- Conference: Gateway Football Conference
- Record: 4–8 (2–5 Gateway)
- Head coach: Jerry Kill (2nd season);
- Offensive coordinator: Matt Limegrover (2nd season)
- Defensive coordinator: Tracy Claeys (2nd season)
- Home stadium: McAndrew Stadium

= 2002 Southern Illinois Salukis football team =

American college football season

The 2002 Southern Illinois Salukis football team represented Southern Illinois University as a member of the Gateway Football Conference during the 2002 NCAA Division I-AA football season. They were led by second-year head coach Jerry Kill and played their home games at McAndrew Stadium in Carbondale, Illinois. The Salukis finished the season with a 4–8 record overall and a 2–5 record in conference play.

◆ **PROBLEMS AND TASKS**
**A.** Summarize the 2002 Salukis football text in two sentences.
**B.** Reproduce word for word the part of the 2002 Salukis football text that opens with the words "The 2002 Southern" and closes with "in conference play.".
**C.** Turn the paragraph of the 2002 Salukis football text beginning "The 2002 Southern Illinois Salukis football team represented" into a short list that keeps its main facts.

◆ **DATASET ROWS**
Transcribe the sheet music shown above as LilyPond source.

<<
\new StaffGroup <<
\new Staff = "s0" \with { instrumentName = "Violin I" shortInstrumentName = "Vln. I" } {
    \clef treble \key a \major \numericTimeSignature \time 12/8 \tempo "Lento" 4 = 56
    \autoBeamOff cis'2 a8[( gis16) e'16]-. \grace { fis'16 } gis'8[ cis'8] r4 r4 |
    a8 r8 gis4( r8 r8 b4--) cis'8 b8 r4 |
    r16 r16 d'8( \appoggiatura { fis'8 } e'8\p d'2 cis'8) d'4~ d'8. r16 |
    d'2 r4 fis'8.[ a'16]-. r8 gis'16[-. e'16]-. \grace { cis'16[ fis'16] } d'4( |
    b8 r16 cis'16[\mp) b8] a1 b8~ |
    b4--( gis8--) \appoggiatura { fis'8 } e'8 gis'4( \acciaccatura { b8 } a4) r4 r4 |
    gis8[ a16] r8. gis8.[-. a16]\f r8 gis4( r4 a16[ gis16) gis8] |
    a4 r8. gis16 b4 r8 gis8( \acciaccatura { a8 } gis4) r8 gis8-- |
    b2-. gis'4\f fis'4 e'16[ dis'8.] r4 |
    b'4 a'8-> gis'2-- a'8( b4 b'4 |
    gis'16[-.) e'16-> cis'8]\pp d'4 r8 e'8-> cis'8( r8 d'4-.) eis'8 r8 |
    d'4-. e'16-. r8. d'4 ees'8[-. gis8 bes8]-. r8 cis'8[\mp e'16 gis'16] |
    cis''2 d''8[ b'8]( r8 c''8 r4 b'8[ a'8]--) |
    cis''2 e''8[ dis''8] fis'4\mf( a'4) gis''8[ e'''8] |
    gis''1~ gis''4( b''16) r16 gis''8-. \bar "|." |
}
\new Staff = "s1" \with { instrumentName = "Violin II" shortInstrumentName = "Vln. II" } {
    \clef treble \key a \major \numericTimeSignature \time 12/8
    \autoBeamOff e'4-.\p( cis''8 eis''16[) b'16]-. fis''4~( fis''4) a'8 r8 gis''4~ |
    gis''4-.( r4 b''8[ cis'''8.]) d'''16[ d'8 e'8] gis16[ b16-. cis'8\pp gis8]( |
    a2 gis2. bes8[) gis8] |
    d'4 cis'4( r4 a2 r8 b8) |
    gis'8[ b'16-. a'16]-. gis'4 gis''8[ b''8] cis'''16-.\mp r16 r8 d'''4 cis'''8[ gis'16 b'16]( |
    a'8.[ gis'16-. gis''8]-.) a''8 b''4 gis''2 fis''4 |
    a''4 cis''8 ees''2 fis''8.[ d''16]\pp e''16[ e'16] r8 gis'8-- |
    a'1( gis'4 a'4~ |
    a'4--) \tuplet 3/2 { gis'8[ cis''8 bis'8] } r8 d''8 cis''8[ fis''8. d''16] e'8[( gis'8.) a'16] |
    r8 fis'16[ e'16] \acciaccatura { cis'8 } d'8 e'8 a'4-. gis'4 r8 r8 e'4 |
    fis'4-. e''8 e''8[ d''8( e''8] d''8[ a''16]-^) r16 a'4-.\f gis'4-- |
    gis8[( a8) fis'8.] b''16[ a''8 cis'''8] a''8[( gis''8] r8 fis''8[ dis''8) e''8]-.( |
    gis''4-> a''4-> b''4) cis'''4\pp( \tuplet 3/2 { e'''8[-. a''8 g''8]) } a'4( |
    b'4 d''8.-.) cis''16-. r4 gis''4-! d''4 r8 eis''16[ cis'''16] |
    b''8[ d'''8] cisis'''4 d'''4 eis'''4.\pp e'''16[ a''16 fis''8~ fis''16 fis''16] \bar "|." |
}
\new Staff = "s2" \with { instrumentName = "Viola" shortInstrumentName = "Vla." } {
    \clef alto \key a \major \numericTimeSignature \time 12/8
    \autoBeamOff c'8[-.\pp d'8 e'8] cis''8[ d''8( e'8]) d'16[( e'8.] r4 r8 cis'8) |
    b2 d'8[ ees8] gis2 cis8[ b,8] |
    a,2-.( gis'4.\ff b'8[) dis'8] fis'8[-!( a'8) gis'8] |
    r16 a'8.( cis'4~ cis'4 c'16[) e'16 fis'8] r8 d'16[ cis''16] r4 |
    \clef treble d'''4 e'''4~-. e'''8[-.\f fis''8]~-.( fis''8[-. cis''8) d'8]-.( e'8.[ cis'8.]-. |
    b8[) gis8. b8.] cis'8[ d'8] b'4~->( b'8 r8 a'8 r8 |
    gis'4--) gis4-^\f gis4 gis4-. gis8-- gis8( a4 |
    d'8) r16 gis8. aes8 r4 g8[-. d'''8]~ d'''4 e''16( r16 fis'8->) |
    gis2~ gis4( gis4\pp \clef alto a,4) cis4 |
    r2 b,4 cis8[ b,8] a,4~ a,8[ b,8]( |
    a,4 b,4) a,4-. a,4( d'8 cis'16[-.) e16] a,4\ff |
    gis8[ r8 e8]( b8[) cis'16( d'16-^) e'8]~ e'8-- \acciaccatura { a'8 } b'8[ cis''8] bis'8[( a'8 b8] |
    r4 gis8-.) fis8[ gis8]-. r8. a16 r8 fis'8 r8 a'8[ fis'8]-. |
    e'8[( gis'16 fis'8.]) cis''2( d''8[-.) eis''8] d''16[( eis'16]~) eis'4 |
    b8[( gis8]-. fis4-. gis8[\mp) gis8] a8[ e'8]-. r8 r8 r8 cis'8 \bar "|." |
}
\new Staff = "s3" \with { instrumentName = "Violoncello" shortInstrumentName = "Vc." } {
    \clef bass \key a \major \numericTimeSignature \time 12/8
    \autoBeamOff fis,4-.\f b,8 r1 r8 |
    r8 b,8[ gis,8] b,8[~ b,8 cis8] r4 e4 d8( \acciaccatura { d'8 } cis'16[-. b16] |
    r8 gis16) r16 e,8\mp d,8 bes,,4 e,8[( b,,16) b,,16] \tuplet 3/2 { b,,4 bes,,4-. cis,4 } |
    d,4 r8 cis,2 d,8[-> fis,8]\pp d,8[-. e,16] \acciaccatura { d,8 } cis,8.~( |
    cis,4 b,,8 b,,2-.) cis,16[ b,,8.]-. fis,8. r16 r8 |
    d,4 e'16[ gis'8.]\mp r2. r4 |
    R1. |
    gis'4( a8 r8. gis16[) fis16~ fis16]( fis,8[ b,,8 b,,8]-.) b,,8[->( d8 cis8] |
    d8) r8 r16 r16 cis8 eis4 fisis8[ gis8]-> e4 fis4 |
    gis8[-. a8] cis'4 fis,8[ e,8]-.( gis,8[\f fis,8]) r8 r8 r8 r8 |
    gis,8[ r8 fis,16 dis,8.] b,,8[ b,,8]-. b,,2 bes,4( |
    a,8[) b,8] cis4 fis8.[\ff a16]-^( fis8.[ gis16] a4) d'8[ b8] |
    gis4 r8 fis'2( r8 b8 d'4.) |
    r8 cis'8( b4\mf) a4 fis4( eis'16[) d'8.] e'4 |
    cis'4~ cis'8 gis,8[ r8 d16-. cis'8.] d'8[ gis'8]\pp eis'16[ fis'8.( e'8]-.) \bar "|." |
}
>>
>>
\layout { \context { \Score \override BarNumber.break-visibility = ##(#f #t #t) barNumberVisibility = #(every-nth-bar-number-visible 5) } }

◆ **PROBLEM SOLUTIONS**
**A.** The 2002 Southern Illinois Salukis football team represented Southern Illinois University in the Gateway Football Conference during the 2002 NCAA Division I-AA season under second-year head coach Jerry Kill. The team played its home games at McAndrew Stadium in Carbondale, Illinois, and finished 4–8 overall and 2–5 in conference play.

**B.**
The 2002 Southern Illinois Salukis football team represented Southern Illinois University as a member of the Gateway Football Conference during the 2002 NCAA Division I-AA football season. They were led by second-year head coach Jerry Kill and played their home games at McAndrew Stadium in Carbondale, Illinois. The Salukis finished the season with a 4–8 record overall and a 2–5 record in conference play.

**C.**
- Team: 2002 Southern Illinois Salukis, representing Southern Illinois University
- Conference and season: Gateway Football Conference, 2002 NCAA Division I-AA football season
- Head coach: Jerry Kill, in his second year
- Home stadium: McAndrew Stadium in Carbondale, Illinois
- Record: 4–8 overall, 2–5 in conference play